----- EXERCISE INPUT

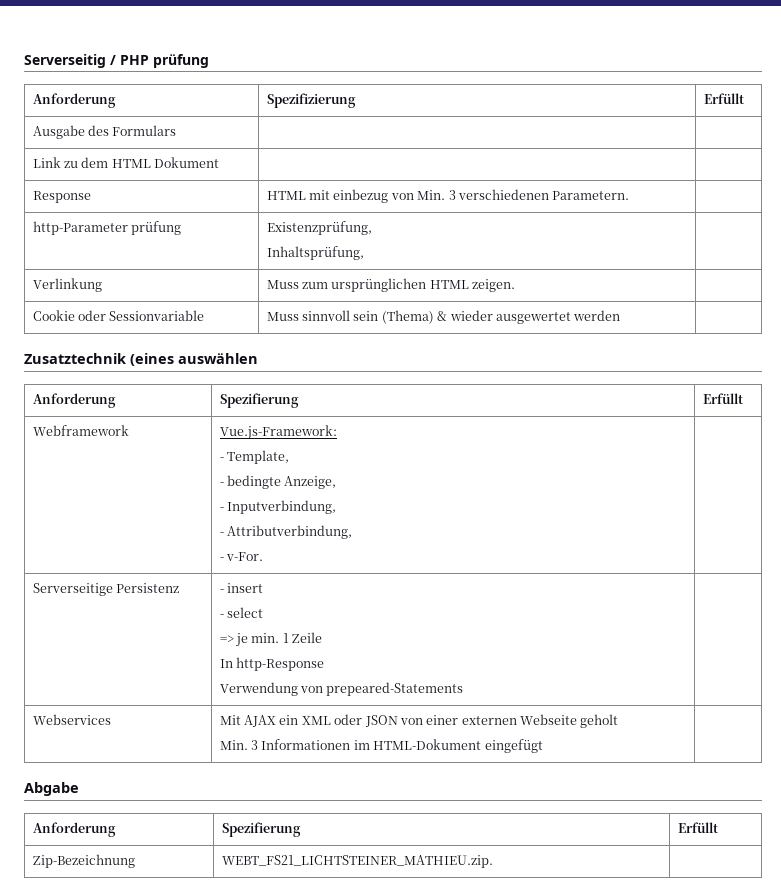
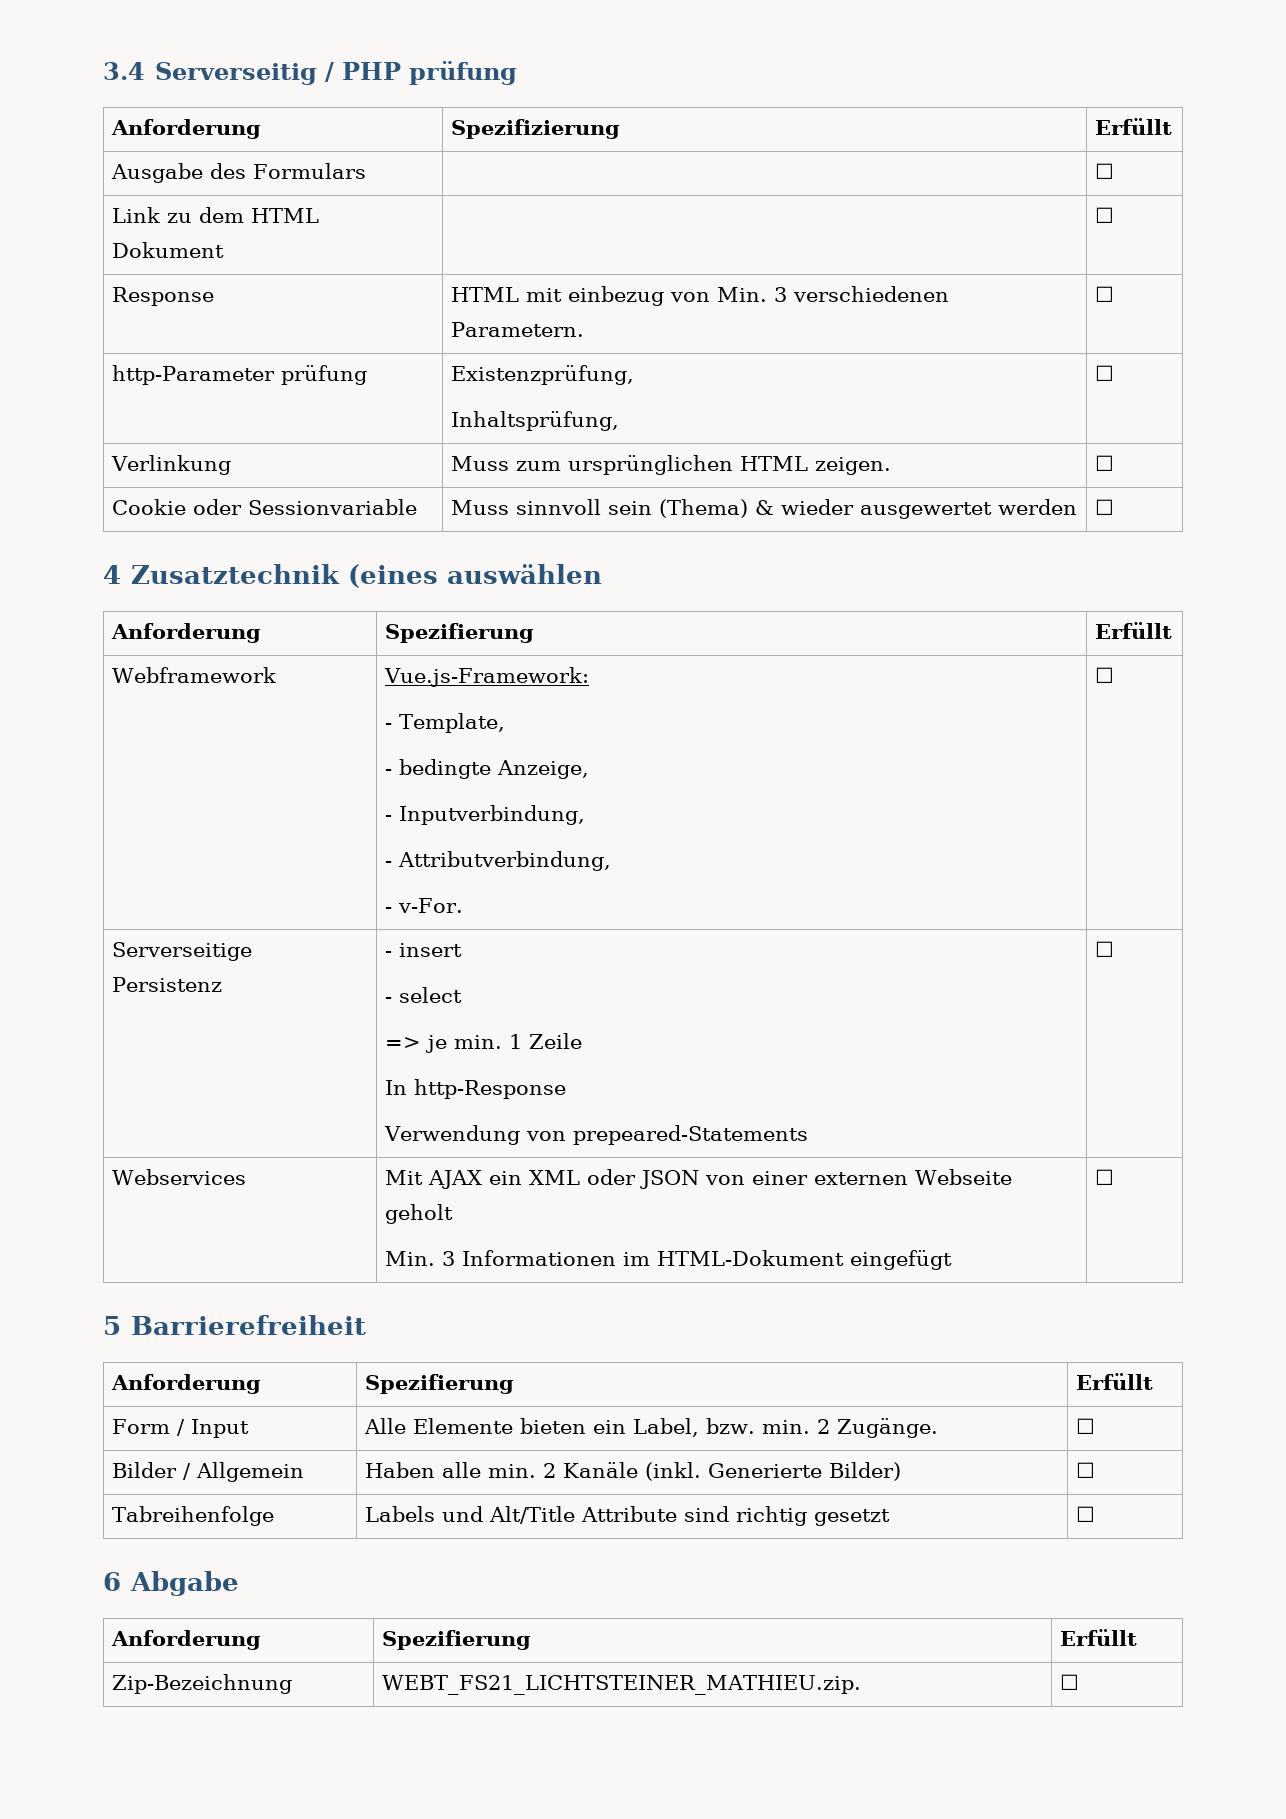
(24, 61) none -> [103,62,145,80] 3.4
(177, 130) none -> [1094,163,1114,179] ☐
(220, 162) none -> [1094,207,1114,223] ☐
(630, 195) none -> [1094,286,1114,302] ☐
(364, 253) none -> [1094,365,1114,381] ☐
(516, 285) none -> [1094,455,1114,471] ☐
(621, 315) // -> [1094,499,1114,515] [103,565,121,584] ☐ // 4
(264, 556) none -> [1094,667,1114,683] ☐
(464, 689) none -> [1094,941,1114,957] ☐
(543, 746) // -> [1094,1169,1114,1185] [103,1315,367,1335] [110,1374,261,1394] [364,1374,514,1394] [1075,1373,1153,1390] [111,1419,249,1438] [363,1418,938,1438] [1075,1418,1095,1434] [111,1462,304,1482] [364,1462,901,1481] [1075,1462,1095,1478] [111,1506,274,1526] [364,1506,890,1526] [1075,1506,1095,1522] [103,1572,121,1591] ☐ // 5 Barrierefreiheit // Anforderung | Spezifierung | Erfüllt // Form / Input | Alle Elemente bieten ein Label, bzw. min. 2 Zugänge. | ☐ // Bilder / Allgemein | Haben alle min. 2 Kanäle (inkl. Generierte Bilder) | ☐ // Tabreihenfolge | Labels und Alt/Title Attribute sind richtig gesetzt | ☐ // 6
(493, 861) none -> [1059,1674,1079,1690] ☐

----------

→ WORK ITEM
Would you restate word for word every line from the one holding "(464, 689) none -> [1094,941,1114,957] ☐" to the end of the entries, both ends included?

→ REPLY
(464, 689) none -> [1094,941,1114,957] ☐
(543, 746) // -> [1094,1169,1114,1185] [103,1315,367,1335] [110,1374,261,1394] [364,1374,514,1394] [1075,1373,1153,1390] [111,1419,249,1438] [363,1418,938,1438] [1075,1418,1095,1434] [111,1462,304,1482] [364,1462,901,1481] [1075,1462,1095,1478] [111,1506,274,1526] [364,1506,890,1526] [1075,1506,1095,1522] [103,1572,121,1591] ☐ // 5 Barrierefreiheit // Anforderung | Spezifierung | Erfüllt // Form / Input | Alle Elemente bieten ein Label, bzw. min. 2 Zugänge. | ☐ // Bilder / Allgemein | Haben alle min. 2 Kanäle (inkl. Generierte Bilder) | ☐ // Tabreihenfolge | Labels und Alt/Title Attribute sind richtig gesetzt | ☐ // 6
(493, 861) none -> [1059,1674,1079,1690] ☐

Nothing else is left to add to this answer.